ResourceExhaustedError after training an epoch + performing dev set evaluation

mathematiguy · February 16, 2019, 11:22pm

Hi there,

I’m running DeepSpeech v0.4.1 on a single machine with 11GB of VRAM, using tensorflow r1.12 as recommended.

When I train the model, I get a ResourceExhaustedError of the type below:

2019-02-16 23:06:33.533108: W tensorflow/core/framework/op_kernel.cc:1273] OP_REQUIRES failed at cwise_ops_common.cc:70 : Resource exhausted: OOM when allocating tensor with shape[40752,2048] and type float on /job:localhost/replica:0/task:0/device:GPU:0 by allocator GPU_0_bfc

But the reason I’m interested in this error is because it seems to happen after the model has completed an epoch, evaluated on the dev set and after it is done a few batches on the following epoch.
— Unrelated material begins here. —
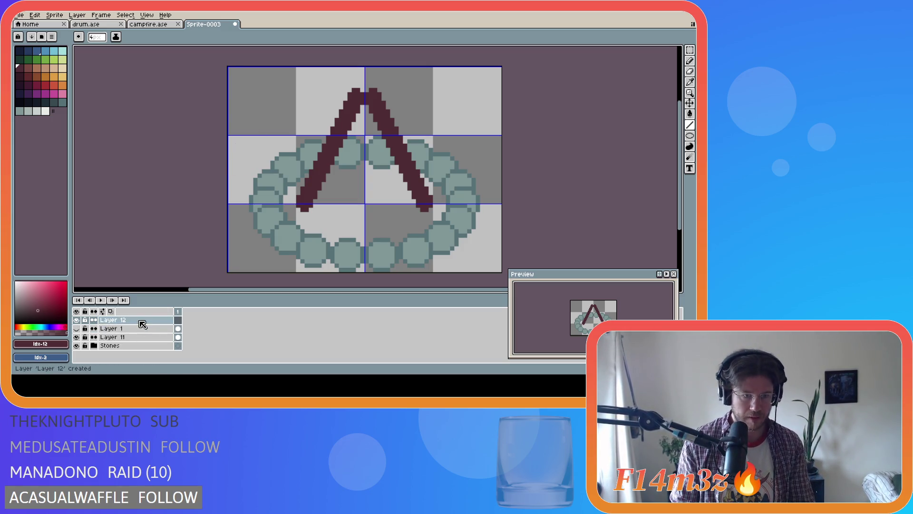
click(669, 136)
So my logs look something like this:

...
D Starting batch...
D Finished batch step 13489.
D Sending Job (ID: 6801, worker: 0, epoch: 0, set_name: train)...              
I Training of Epoch 0 - loss: 17.559973
D Computing Job (ID: 6803, worker: 0, epoch: 0, set_name: dev)...
D Starting batch...
D Finished batch step 13489.
100% (6800 of 6800) |####################| Elapsed Time: 1:12:49 Time:  1:12:49
...
D Starting batch...
D Finished batch step 13489.
D Sending Job (ID: 6859, worker: 0, epoch: 0, set_name: dev)...                
I Validation of Epoch 0 - loss: 14.614131
100% (57 of 57) |########################| Elapsed Time: 0:00:08 Time:  0:00:08 
...
D Starting batch...
D Finished batch step 13494.
D Sending Job (ID: 6865, worker: 0, epoch: 1, set_name: train)...              
D Computing Job (ID: 6866, worker: 0, epoch: 1, set_name: train)
...
D Starting batch...
D Finished batch step 13495.
  0% (6 of 6800) |                       | Elapsed Time: 0:00:11 ETA:   4:46:442019-02-16 23:06:33.531305: W tensorflow/core/common_runtime/bfc_allocator.cc:267] Allocator (GPU_0_bfc) ran out of memory trying to allocate 318.38MiB.  Current allocation summary follows.
...
2019-02-16 23:06:33.533108: W tensorflow/core/framework/op_kernel.cc:1273] OP_REQUIRES failed at cwise_ops_common.cc:70 : Resource exhausted: OOM when allocating tensor with shape[40752,2048] and type float on /job:localhost/replica:0/task:0/device:GPU:0 by allocator GPU_0_bfc
D Sending Job (ID: 6866, worker: 0, epoch: 1, set_name: train)...              
D Computing Job (ID: 6867, worker: 0, epoch: 1, set_name: train)...
D Starting batch...
E OOM when allocating tensor with shape[40752,2048] and type float on /job:localhost/replica:0/task:0/device:GPU:0 by allocator GPU_0_bfc

Indeed, if I use the checkpoints to continue the train after the model has crashed, I get in the tensorboard logs that the epoch was valid, and it seems to continue ahead without issue until it crashes again.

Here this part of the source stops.